ラシーヌのローマ悲劇。「ブリタニキュス」は、皇帝ネロが母・アグリピーヌの存在を疎ましく思い、妻・オクタヴィーに対して愛情がないこと、そしてジェニーとブリタニキュスの間の絆を羨ましく思い、かどわかしたジュニーに心を奪われてしまったことから、義弟に当たるブリタニキュスを殺害、暴虐と狂気の道へと突き進むという悲劇。ブリタニキュスとジュニーの無垢な愛、そしてネロンのよこしまな愛。ネロンの流暢な言葉は彼女を篭絡するためにしか使われず、しかしおそらくジュニーが手に入った途端、彼女はネロンにとって無価値なものとなってしまったのではないかと思われます。私には、ネロンがただ単にブリタニキュスとジュニーの関係への羨ましさから、ジュニーに惹かれたように見えました。ネロンは、ただ無条件に愛してくれる人、母のように包み込んでくれる愛情を求めていただけなのではないでしょうか。その実の母であるアグリピーヌが、到底平凡な母親とはなり得ない女性だったということが、彼の不幸だったのかも。この母でなければ、ネロンも皇帝という地位につくことはなかったと思うのですが…。

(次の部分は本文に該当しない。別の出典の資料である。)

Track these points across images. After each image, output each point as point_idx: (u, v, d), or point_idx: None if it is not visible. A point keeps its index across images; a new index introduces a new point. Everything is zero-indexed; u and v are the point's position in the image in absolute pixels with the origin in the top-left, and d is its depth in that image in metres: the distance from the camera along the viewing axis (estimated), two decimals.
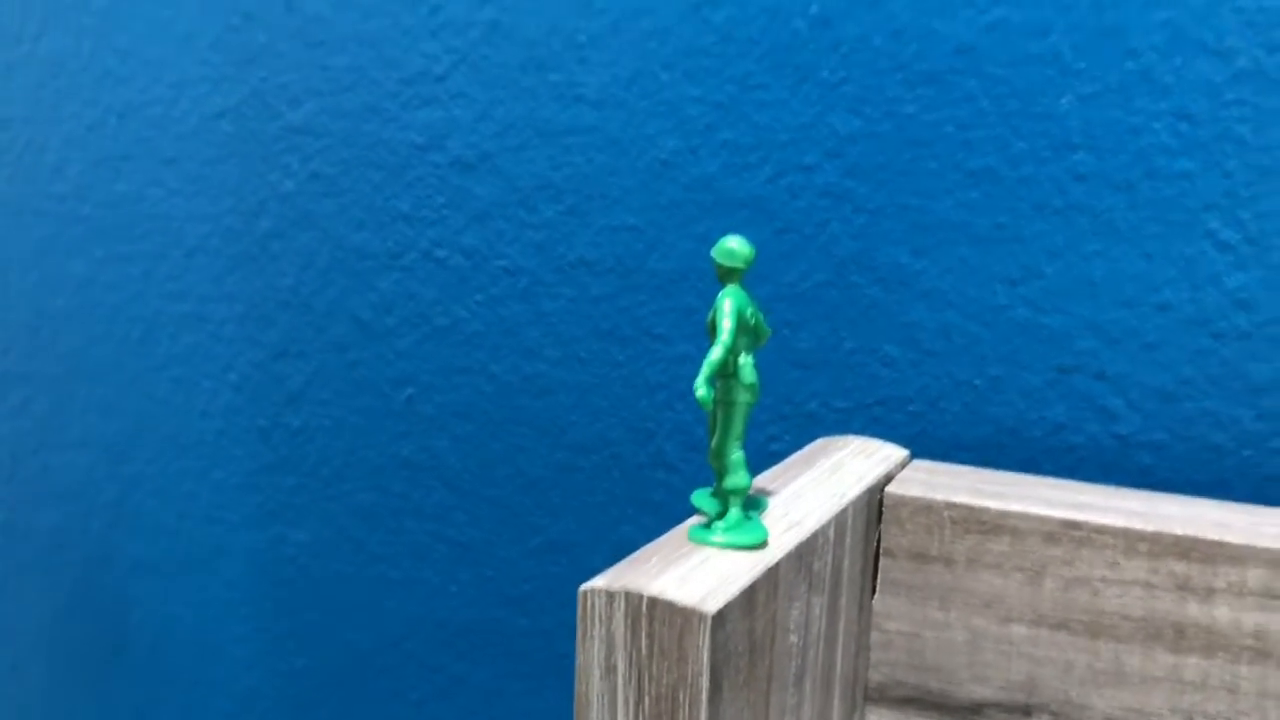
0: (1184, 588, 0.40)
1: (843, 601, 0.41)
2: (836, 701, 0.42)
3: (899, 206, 0.52)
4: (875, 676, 0.45)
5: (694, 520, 0.37)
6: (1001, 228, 0.50)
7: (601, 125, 0.57)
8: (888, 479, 0.45)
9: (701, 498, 0.38)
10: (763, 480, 0.42)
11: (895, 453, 0.48)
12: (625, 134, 0.56)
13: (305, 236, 0.65)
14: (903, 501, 0.44)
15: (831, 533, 0.39)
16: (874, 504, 0.44)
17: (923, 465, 0.48)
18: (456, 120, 0.60)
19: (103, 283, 0.71)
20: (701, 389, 0.33)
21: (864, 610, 0.44)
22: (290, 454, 0.67)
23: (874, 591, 0.44)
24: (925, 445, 0.52)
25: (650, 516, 0.58)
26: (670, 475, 0.58)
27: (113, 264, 0.71)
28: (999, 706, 0.43)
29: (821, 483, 0.42)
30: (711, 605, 0.30)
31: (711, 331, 0.35)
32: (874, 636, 0.45)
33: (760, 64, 0.53)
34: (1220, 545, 0.40)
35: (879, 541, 0.44)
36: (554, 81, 0.57)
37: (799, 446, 0.55)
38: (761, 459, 0.55)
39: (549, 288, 0.59)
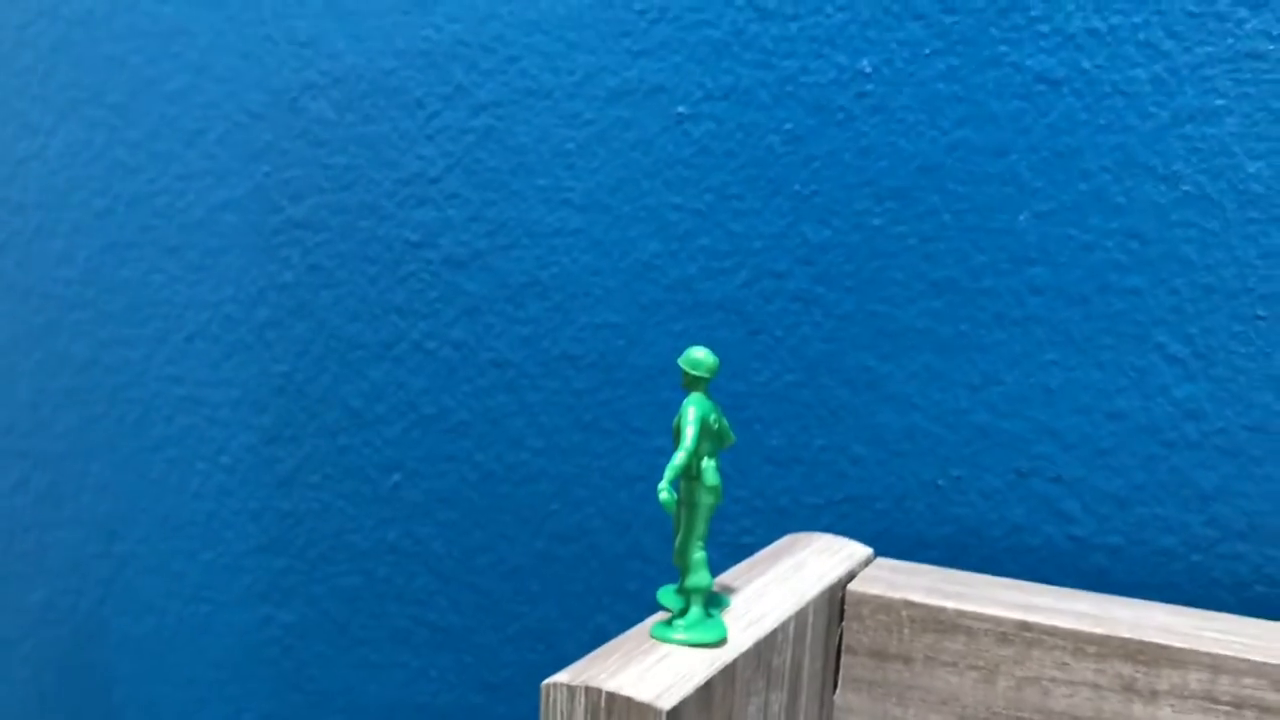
0: (1130, 689, 0.42)
1: (803, 699, 0.43)
2: None
3: (867, 313, 0.54)
4: None
5: (658, 617, 0.38)
6: (963, 335, 0.52)
7: (587, 228, 0.59)
8: (850, 577, 0.47)
9: (666, 594, 0.40)
10: (727, 578, 0.44)
11: (859, 550, 0.50)
12: (609, 236, 0.59)
13: (301, 326, 0.67)
14: (864, 599, 0.46)
15: (791, 630, 0.41)
16: (835, 601, 0.45)
17: (885, 564, 0.50)
18: (450, 220, 0.63)
19: (104, 364, 0.74)
20: (664, 492, 0.35)
21: (825, 706, 0.45)
22: (279, 536, 0.69)
23: (835, 687, 0.46)
24: (891, 543, 0.54)
25: (625, 605, 0.60)
26: (646, 566, 0.59)
27: (114, 347, 0.73)
28: None
29: (784, 580, 0.44)
30: (667, 702, 0.32)
31: (676, 436, 0.38)
32: None
33: (736, 175, 0.56)
34: (1164, 649, 0.41)
35: (840, 638, 0.46)
36: (542, 186, 0.60)
37: (770, 539, 0.56)
38: (732, 551, 0.57)
39: (534, 380, 0.61)
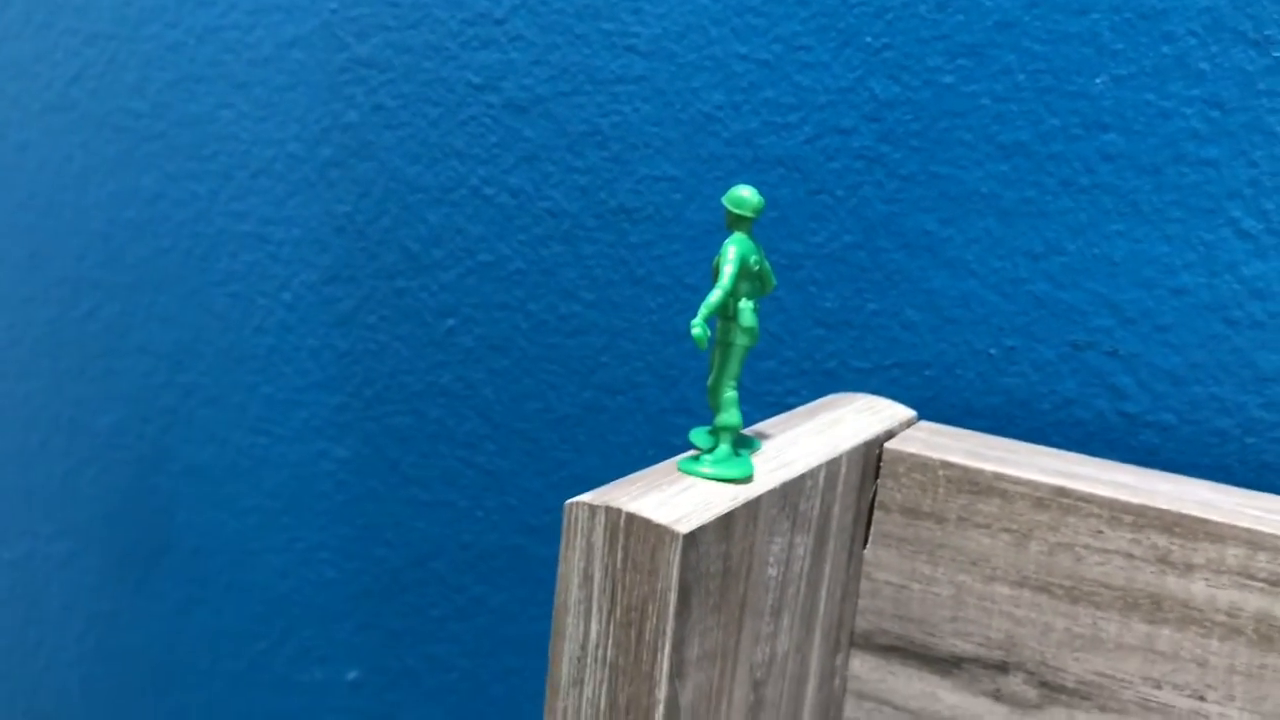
0: (1164, 561, 0.41)
1: (830, 546, 0.43)
2: (818, 640, 0.43)
3: (930, 175, 0.53)
4: (861, 623, 0.47)
5: (688, 454, 0.39)
6: (1028, 202, 0.51)
7: (650, 76, 0.58)
8: (889, 435, 0.46)
9: (699, 434, 0.40)
10: (763, 425, 0.44)
11: (902, 412, 0.49)
12: (672, 86, 0.58)
13: (364, 166, 0.67)
14: (900, 457, 0.45)
15: (822, 478, 0.41)
16: (872, 457, 0.45)
17: (927, 426, 0.49)
18: (513, 63, 0.62)
19: (171, 198, 0.75)
20: (698, 327, 0.35)
21: (854, 558, 0.45)
22: (336, 374, 0.70)
23: (866, 542, 0.46)
24: (938, 410, 0.53)
25: (669, 457, 0.60)
26: (691, 420, 0.60)
27: (182, 181, 0.74)
28: (977, 662, 0.45)
29: (820, 432, 0.44)
30: (685, 526, 0.32)
31: (715, 275, 0.37)
32: (863, 585, 0.46)
33: (806, 25, 0.54)
34: (1202, 522, 0.41)
35: (875, 494, 0.46)
36: (607, 30, 0.59)
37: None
38: (777, 411, 0.56)
39: (589, 232, 0.61)
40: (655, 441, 0.61)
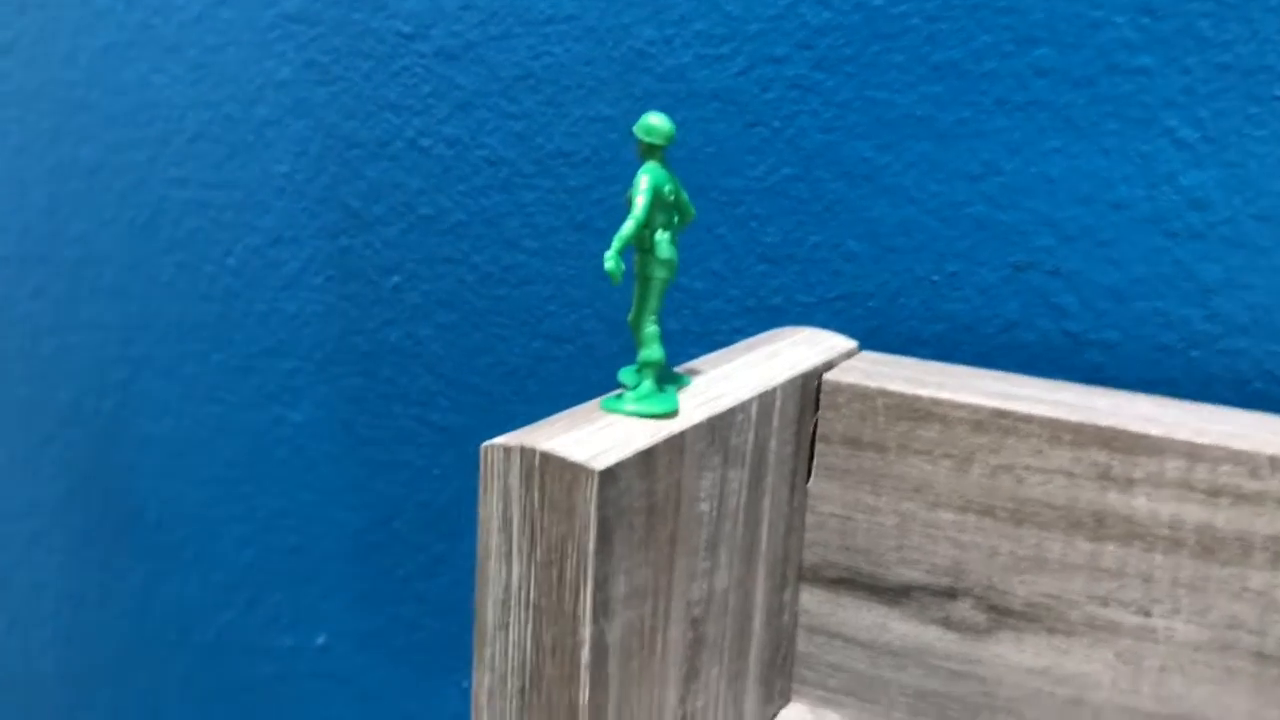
0: (1105, 477, 0.41)
1: (769, 480, 0.42)
2: (761, 575, 0.43)
3: (865, 100, 0.52)
4: (809, 557, 0.46)
5: (612, 393, 0.38)
6: (964, 123, 0.50)
7: (580, 14, 0.57)
8: (827, 366, 0.46)
9: (626, 373, 0.39)
10: (696, 362, 0.43)
11: (843, 343, 0.49)
12: (603, 23, 0.57)
13: (299, 124, 0.66)
14: (839, 388, 0.45)
15: (754, 411, 0.40)
16: (810, 390, 0.45)
17: (869, 356, 0.49)
18: (442, 8, 0.61)
19: (111, 167, 0.73)
20: (611, 261, 0.34)
21: (796, 491, 0.45)
22: (286, 338, 0.69)
23: (809, 475, 0.46)
24: (883, 339, 0.53)
25: None
26: None
27: (121, 150, 0.73)
28: (925, 589, 0.45)
29: (754, 366, 0.43)
30: (601, 463, 0.32)
31: (629, 207, 0.36)
32: (809, 519, 0.46)
33: None
34: (1141, 437, 0.40)
35: (815, 426, 0.45)
36: None
37: None
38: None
39: (528, 179, 0.60)
40: (607, 387, 0.60)
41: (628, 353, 0.59)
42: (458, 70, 0.61)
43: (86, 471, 0.79)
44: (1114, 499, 0.41)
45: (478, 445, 0.64)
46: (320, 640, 0.71)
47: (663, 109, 0.55)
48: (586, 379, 0.60)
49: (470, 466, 0.65)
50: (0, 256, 0.79)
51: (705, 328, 0.57)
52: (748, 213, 0.55)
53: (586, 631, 0.32)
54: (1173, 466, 0.40)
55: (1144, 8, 0.46)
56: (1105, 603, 0.42)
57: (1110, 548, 0.41)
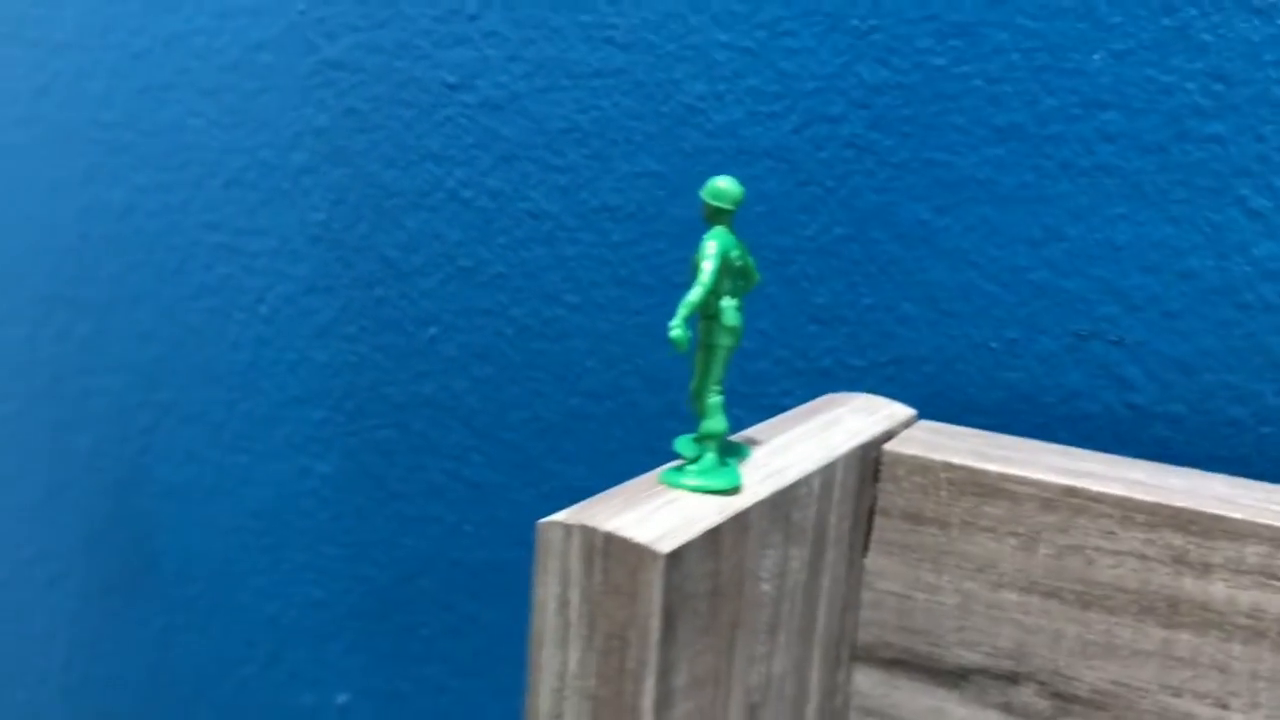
0: (1180, 561, 0.39)
1: (828, 557, 0.40)
2: (817, 656, 0.41)
3: (923, 161, 0.50)
4: (864, 636, 0.44)
5: (671, 464, 0.36)
6: (1026, 187, 0.48)
7: (629, 68, 0.56)
8: (887, 436, 0.44)
9: (684, 443, 0.37)
10: (753, 431, 0.42)
11: (901, 411, 0.47)
12: (652, 78, 0.56)
13: (337, 172, 0.65)
14: (900, 459, 0.43)
15: (817, 485, 0.38)
16: (869, 461, 0.43)
17: (928, 425, 0.47)
18: (488, 60, 0.60)
19: (143, 210, 0.72)
20: (677, 329, 0.33)
21: (854, 568, 0.43)
22: (316, 387, 0.68)
23: (866, 550, 0.44)
24: (939, 407, 0.51)
25: (661, 463, 0.58)
26: (682, 425, 0.57)
27: (153, 192, 0.72)
28: (986, 673, 0.43)
29: (813, 436, 0.42)
30: (667, 545, 0.30)
31: (694, 273, 0.35)
32: (865, 595, 0.44)
33: (790, 10, 0.52)
34: (1220, 520, 0.38)
35: (875, 499, 0.44)
36: (584, 22, 0.57)
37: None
38: (771, 413, 0.54)
39: (571, 233, 0.59)
40: (645, 448, 0.59)
41: (668, 412, 0.57)
42: (502, 122, 0.60)
43: (106, 517, 0.78)
44: (1189, 584, 0.39)
45: (510, 502, 0.62)
46: (342, 699, 0.69)
47: (712, 166, 0.53)
48: (626, 439, 0.59)
49: (502, 524, 0.63)
50: (27, 296, 0.78)
51: (752, 389, 0.55)
52: (799, 272, 0.53)
53: None
54: (1253, 552, 0.38)
55: (1216, 74, 0.45)
56: (1178, 693, 0.40)
57: (1184, 635, 0.39)
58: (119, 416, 0.76)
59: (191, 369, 0.72)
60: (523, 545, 0.62)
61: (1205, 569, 0.39)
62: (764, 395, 0.55)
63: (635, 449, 0.59)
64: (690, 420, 0.57)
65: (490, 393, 0.62)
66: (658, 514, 0.32)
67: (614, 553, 0.30)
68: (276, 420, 0.69)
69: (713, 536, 0.32)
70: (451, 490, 0.64)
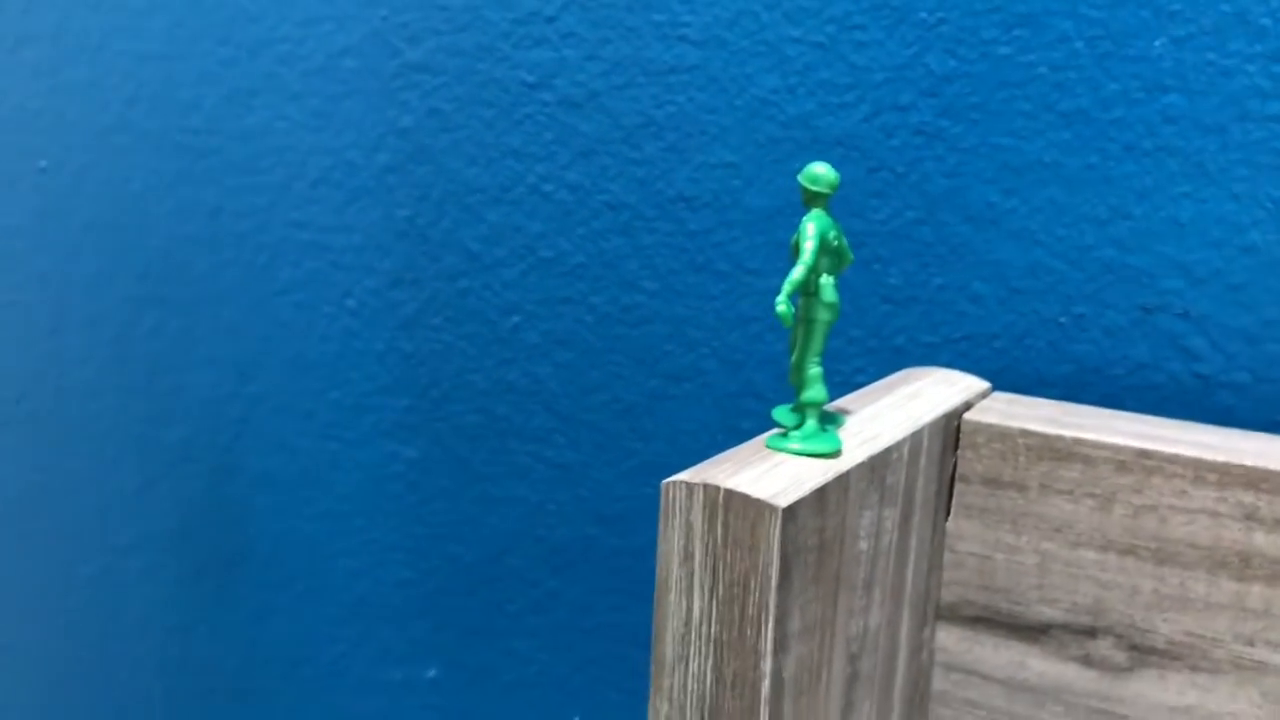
0: (1251, 517, 0.41)
1: (915, 519, 0.43)
2: (906, 614, 0.44)
3: (991, 146, 0.53)
4: (947, 595, 0.47)
5: (773, 432, 0.39)
6: (1091, 168, 0.51)
7: (703, 64, 0.59)
8: (966, 407, 0.47)
9: (782, 412, 0.40)
10: (843, 402, 0.44)
11: (976, 384, 0.50)
12: (726, 73, 0.58)
13: (421, 170, 0.68)
14: (979, 428, 0.46)
15: (906, 451, 0.41)
16: (951, 429, 0.45)
17: (1003, 396, 0.49)
18: (565, 60, 0.63)
19: (231, 211, 0.76)
20: (782, 305, 0.36)
21: (937, 531, 0.46)
22: (403, 376, 0.71)
23: (948, 514, 0.46)
24: (1009, 380, 0.54)
25: (738, 442, 0.61)
26: (759, 404, 0.60)
27: (241, 194, 0.75)
28: (1065, 628, 0.45)
29: (899, 406, 0.44)
30: (784, 500, 0.33)
31: (795, 253, 0.38)
32: (947, 557, 0.47)
33: (859, 4, 0.55)
34: None
35: (955, 466, 0.46)
36: (658, 21, 0.60)
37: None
38: (848, 389, 0.57)
39: (649, 222, 0.62)
40: (723, 427, 0.61)
41: (744, 392, 0.60)
42: (580, 118, 0.62)
43: (199, 507, 0.81)
44: (1260, 539, 0.42)
45: (592, 481, 0.65)
46: (431, 674, 0.73)
47: (786, 155, 0.56)
48: (704, 418, 0.62)
49: (584, 503, 0.66)
50: (120, 297, 0.82)
51: (828, 366, 0.58)
52: (871, 255, 0.56)
53: (767, 665, 0.33)
54: None
55: (1275, 56, 0.47)
56: (1251, 642, 0.42)
57: (1256, 588, 0.42)
58: (211, 409, 0.79)
59: (282, 362, 0.76)
60: (604, 522, 0.65)
61: (1276, 524, 0.41)
62: (839, 372, 0.57)
63: (713, 428, 0.62)
64: (766, 399, 0.59)
65: (572, 377, 0.65)
66: (769, 475, 0.35)
67: (735, 508, 0.33)
68: (364, 409, 0.73)
69: (820, 495, 0.35)
70: (535, 471, 0.67)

「ベレニス」は、ローマ市民が異国の女王であるベレニスの存在を認めないという理由から、相思相愛であるベレニスとティチュスが別れなければならなくなるという悲劇。物語の中心となるのはこの2人ですが、キーパーソンとなるのは、ベレニスに密かに思いを寄せ続け、しかもティチュスからの信頼は厚いアンティオキュス。ベレニスが愛しているのは、ティチュスという1人の男性。相手が栄えあるローマ帝国の皇帝であるということは、彼女にとっては二次的な問題でしかないのです。しかしティチュスは彼女を愛しながらも、ローマ帝国のことを頭から振り払うことができません。そういう誠実な男性だったからこそ、彼女も惹かれたのではないかと思ったりもするのですが、ただ愛し愛されることだけを望んできたベレニスにとって、自分がローマ帝国と天秤にかけられることはその誇りが許さないのです。そして相思相愛の2人の前に今まで沈黙を守ってきたアンティオキュスは、動揺する2人を前に、とうとう心情を吐露してしまうことに。
特に印象に残ったのは、ティチュスの「ああ、父上がただ、生きていて下さったなら!」という言葉。3人が3人ともそれぞれに相手のことを誠実に真っ直ぐに愛しているにもかかわらず、一旦その愛情が捩れて絡まり合ってしまうと、結局は苦悩しか生み出さないとは。3人の思いがそれぞれ切々と迫ってきます。緊迫感たっぷりの戯曲は、おそらく実際に演じられる舞台でも観客を呑み込まずにはいられなかったでしょうね。素晴らしいです。